Soal rokok adalah soal ketegasan

Percuma ada banyak larangan kalau sanksi tak dijalankan. Dalam urusan hukum, kita memang lembek.

▒ Lama baca 2 menit

Warung rokok ada di mana-mana, anak sekolah suka — Blogombal.com

Masalah rokok tak pernah selesai. Misalnya dari sisi regenerasi pengasap. Masalah utama adalah penegakan hukum. Dalam skala kecil, anak sekolah yang ketahuan merokok dalam lingkungan sekolah tidak dikeluarkan. Misalnya ada perda yang melarang anak sekolah mengasap di luar kompleks sekolah dalam radius seratus meter, apakah satpol PP akan merazia?

PKJS UI: Warung rokok ada di mana-mana, anak sekolah suka — Blogombal.com

Di Bangka Barat, Babel, baru baliho iklan rokok jauh dari sekolah (¬ arsip, 2022). Padahal di banyak daerah, poster iklan rokok ada di warung-warung dekat sekolah. Pemilik warung bisa berkilah, mereka bikin warung untuk warga. Biasanya mereka menjual rokok eceran, atau ketengan, per batang sekitar Rp1.500.

Menurut peneliti Pusat Kajian Jaminan Sosial Universitas Indonesia (PKJS UI) Risky Kusuma Hartono, dalam sebuah diskusi di Jakarta pekan lalu, “Rokok itu bisa dibeli secara berutang. Anak-anak diperbolehkan untuk membeli, maka boleh berutang. Ada juga yang beli satu gratis satu, dan sebagainya.” (¬ Kompas.id)

Kompas PKJS UI: Warung rokok ada di mana-mana, anak sekolah suka — Blogombal.com

Padahal pemerintah melarang penjualan rokok secara ketengan atau satuan per batang (¬ PP 28/2024, lihat Hukumonline). Masalahnya, menurut PKJS UI, jumlah warung rokok konvensional di Malang, Bogor, dan Kota Medan,dalam 10 tahun terakhir (2012 hingga 2022) meningkat 70 hingga 90 persen.

Adapun menurut Survei Kesehatan Indonesia (SKI) tahun 2023, jumlah perokok aktif di Indonesia 70 juta orang. Perokok terbanyak dari kelompok usia 15—19 tahun (56,5 persen), disusul kelompok usia 10—14 tahun (18,4 persen).

Akan efektifkah untuk mengerem jika sebungkus Rp70.000? Suara — Blogombal.com

Ketua PKJS-UI Aryana Satrya, dalam jumpa pers Desember 2024, mengatakan, “Ada survei tentang dukungan publik menunjukkan bahwa orang akan mau berhenti merokok kalau harganya Rp70 ribu. Jadi kalau Rp70 ribu satu bungkus, dia akan berhenti merokok.” (¬ Suara)

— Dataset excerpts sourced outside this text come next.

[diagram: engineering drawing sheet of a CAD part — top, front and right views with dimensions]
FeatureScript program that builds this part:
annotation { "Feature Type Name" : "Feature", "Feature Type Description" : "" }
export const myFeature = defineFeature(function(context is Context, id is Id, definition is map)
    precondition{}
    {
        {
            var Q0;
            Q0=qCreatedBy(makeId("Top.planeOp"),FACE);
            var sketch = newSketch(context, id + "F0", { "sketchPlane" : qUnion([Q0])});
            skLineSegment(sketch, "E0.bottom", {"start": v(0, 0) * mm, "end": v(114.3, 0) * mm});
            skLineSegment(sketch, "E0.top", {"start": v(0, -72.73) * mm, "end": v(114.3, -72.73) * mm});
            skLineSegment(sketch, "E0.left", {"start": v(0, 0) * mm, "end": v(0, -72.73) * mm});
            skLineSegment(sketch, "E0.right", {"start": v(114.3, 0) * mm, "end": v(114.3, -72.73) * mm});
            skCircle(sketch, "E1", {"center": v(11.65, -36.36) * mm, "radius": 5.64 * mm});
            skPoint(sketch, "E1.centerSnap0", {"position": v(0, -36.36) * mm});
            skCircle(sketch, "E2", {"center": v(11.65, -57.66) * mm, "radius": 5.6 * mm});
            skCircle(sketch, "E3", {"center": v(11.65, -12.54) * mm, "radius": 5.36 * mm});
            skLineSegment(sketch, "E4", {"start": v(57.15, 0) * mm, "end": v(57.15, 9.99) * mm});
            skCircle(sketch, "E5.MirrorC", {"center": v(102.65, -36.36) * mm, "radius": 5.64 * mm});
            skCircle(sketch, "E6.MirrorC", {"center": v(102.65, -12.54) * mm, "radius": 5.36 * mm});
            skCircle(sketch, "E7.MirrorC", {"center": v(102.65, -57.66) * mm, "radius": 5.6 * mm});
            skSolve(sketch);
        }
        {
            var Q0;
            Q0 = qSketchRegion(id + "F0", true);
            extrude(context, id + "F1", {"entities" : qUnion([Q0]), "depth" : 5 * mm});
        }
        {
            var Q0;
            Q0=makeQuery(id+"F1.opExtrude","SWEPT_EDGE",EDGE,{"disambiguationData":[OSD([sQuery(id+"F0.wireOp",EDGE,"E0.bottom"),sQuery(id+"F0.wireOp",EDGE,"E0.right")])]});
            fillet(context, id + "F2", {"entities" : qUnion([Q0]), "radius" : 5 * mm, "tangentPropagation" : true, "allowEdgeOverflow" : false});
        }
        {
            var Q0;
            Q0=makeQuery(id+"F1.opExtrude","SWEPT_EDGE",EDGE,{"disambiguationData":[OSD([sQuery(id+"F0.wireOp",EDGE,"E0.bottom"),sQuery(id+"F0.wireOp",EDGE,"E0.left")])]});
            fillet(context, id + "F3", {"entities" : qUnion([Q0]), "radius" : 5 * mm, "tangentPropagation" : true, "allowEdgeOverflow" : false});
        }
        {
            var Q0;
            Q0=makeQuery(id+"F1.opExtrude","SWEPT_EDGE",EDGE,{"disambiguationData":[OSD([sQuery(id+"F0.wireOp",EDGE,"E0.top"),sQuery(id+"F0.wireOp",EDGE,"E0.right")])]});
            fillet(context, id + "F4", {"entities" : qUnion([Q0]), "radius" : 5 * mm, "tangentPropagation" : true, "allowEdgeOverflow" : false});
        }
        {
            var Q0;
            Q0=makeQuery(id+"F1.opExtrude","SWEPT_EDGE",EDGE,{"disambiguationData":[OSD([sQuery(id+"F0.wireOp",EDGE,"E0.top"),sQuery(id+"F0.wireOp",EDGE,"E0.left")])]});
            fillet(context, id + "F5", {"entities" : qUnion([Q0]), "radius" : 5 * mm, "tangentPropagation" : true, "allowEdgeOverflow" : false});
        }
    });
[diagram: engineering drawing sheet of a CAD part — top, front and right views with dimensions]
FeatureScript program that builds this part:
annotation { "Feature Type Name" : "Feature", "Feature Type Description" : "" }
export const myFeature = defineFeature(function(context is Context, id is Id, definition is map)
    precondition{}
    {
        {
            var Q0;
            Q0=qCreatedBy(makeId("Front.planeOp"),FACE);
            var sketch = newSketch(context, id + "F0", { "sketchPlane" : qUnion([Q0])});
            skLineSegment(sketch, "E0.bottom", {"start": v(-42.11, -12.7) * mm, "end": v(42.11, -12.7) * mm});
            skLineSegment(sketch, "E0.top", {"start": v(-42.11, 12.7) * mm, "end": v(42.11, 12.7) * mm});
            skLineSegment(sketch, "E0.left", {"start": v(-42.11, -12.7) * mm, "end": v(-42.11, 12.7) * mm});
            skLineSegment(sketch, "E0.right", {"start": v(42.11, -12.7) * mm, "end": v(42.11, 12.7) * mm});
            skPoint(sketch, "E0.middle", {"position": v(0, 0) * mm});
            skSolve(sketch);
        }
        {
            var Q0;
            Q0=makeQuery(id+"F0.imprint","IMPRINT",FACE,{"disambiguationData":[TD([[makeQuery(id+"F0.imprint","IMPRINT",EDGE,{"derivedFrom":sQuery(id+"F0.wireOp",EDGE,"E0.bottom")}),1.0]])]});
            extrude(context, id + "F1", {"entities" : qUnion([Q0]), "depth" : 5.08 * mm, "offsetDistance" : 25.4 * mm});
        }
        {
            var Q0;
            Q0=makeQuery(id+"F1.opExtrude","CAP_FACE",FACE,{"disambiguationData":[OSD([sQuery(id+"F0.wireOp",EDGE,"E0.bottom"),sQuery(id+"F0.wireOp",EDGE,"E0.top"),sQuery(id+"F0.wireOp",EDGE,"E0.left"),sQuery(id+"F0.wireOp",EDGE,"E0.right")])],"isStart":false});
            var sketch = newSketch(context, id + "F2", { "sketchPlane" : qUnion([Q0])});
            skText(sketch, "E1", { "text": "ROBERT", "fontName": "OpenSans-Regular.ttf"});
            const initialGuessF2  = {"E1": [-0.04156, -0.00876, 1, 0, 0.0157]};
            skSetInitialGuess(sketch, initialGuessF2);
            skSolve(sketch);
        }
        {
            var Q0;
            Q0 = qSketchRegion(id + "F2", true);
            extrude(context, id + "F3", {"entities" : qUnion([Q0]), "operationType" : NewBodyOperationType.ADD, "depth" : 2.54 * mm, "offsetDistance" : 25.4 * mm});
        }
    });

Saya sih skeptis. Rokok ilegal akan semakin meraja, karena harganya lebih murah, tak perlu membayar cukai. Tingwé? Anak sekolah saya andaikan kurang meminati karena ribet dan tidak keren. Mendingan rokok ilegal, syukur kalau bisa mengeteng.

Rokok ndagel cap Tolak Miskin, beneran ada — Blogombal.com

Jadi? Yah, persoalan penegakan hukum, dari rokok eceran sampai rokok ilegal. Tambah satu lagi satu syarat: setiap tempat yang melarang pengasapan bisa tegas. Halte Transjakarta, KRL, LRT, MRT, dan hotel terbukti bisa. Di hotel, melanggar aturan bisa kena denda. Di sejumlah area masjid dan gereja, larangan merokok bisa ditegakkan.